Sull’Isola il 34,3 per cento dei minori vive in condizioni di povertà relativa, un dato al di sopra della media nazionale che si attesta al 22 per cento. Una condizione che coinvolge, appunto, più di 1 minore su 3. Non va meglio per i servizi dedicati all’infanzia e sul fronte scuola: soltanto il 5,2 per cento dei bambini siciliani ha accesso agli asili nido e più di un ragazzo su 5 abbandona la scuola (22,1 per cento), mentre la media nazionale si ferma al 14,5. Le scuole, in Sicilia, restano luoghi insicuri dove fare sport è spesso impossibile. Le palestre non esistono o sono off limits, senza considerare che oltre il 70 per cento degli edifici scolastici è senza il certificato di agibilità. Un numero ben superiore alla media nazionale del 53,9 per cento.
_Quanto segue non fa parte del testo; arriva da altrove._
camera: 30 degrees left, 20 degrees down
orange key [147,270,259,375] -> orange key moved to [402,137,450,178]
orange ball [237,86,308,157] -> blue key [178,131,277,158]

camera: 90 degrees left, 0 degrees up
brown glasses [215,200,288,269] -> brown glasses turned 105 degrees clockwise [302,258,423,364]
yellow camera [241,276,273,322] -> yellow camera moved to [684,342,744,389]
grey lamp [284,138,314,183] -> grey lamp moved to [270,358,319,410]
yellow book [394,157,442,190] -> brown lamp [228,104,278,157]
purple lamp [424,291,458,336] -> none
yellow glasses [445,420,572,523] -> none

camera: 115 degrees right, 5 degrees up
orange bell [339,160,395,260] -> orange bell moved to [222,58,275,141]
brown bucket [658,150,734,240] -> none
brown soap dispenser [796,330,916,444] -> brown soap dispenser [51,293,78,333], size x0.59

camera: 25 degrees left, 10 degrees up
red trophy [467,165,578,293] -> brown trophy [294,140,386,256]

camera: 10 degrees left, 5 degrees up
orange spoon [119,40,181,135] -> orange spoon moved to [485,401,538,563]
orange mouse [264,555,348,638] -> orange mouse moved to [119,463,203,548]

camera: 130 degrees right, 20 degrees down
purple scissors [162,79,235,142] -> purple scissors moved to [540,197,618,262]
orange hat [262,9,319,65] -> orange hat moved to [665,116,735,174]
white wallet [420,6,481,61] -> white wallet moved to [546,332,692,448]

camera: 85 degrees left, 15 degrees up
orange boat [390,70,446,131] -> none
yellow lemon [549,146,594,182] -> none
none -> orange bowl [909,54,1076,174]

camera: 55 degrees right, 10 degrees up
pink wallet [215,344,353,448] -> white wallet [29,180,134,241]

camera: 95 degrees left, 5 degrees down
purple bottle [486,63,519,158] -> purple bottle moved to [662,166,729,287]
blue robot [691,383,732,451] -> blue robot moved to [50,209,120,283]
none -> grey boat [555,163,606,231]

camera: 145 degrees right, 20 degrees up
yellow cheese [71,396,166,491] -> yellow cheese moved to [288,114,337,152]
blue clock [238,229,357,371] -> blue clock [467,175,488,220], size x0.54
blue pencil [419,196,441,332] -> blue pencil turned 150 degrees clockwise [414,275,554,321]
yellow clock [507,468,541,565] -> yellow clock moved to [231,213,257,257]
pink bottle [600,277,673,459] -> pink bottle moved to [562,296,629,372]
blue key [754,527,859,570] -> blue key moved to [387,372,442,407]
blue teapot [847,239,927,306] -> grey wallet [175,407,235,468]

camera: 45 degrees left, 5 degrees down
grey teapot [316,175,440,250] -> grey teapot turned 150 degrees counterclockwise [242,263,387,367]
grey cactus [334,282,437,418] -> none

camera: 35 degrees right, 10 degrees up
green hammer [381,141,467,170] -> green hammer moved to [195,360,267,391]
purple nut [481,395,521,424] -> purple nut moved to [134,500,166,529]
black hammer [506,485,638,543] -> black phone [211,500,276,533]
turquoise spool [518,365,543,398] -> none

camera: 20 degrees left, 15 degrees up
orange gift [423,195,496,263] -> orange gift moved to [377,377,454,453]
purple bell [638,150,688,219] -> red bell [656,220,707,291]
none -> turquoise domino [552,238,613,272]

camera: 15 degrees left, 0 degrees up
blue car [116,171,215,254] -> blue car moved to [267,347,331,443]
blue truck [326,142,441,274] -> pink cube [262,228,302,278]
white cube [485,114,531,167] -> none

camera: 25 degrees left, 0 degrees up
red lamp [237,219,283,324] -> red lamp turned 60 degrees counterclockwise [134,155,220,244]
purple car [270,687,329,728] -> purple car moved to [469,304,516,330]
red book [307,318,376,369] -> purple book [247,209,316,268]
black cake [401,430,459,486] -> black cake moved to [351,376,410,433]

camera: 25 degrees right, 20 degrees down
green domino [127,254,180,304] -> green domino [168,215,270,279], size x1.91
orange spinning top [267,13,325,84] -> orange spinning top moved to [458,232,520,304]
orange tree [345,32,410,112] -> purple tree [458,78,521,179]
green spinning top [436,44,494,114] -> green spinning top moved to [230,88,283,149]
I bambini e i ragazzi, inoltre, leggono sempre meno e non fanno sport. Un minore su 2 in Italia non apre un libro durante l’anno, un dato che in Sicilia sale al 68,9 per cento (la regione è l’ultima in classifica). Anche lo sport resta per molti un privilegio: in Italia meno di un minore su cinque (tra i 6 e i 17 anni) non fa sport, con la Sicilia che svetta in negativo con il suo 34,4 per cento, il dato più alto in Italia.
“I danni provocati in quest’ultimo decennio dall’inerzia della politica – dice Alessio Fasulo, referente territoriale di Save the Children in Sicilia – dai mancati investimenti nei servizi per la prima infanzia, nella scuola, nelle politiche sociali sono sotto gli occhi di tutti e hanno colpito anche la nostra regione. Insieme alle diseguaglianze intergenerazionali, si sono acuite le diseguaglianze geografiche, sociali, economiche, tra bambini delle aree centrali e delle periferie, tra italiani e stranieri, tra figli delle scuole bene e delle classi ghetto. Si sono divaricate le possibilità di accesso al futuro”.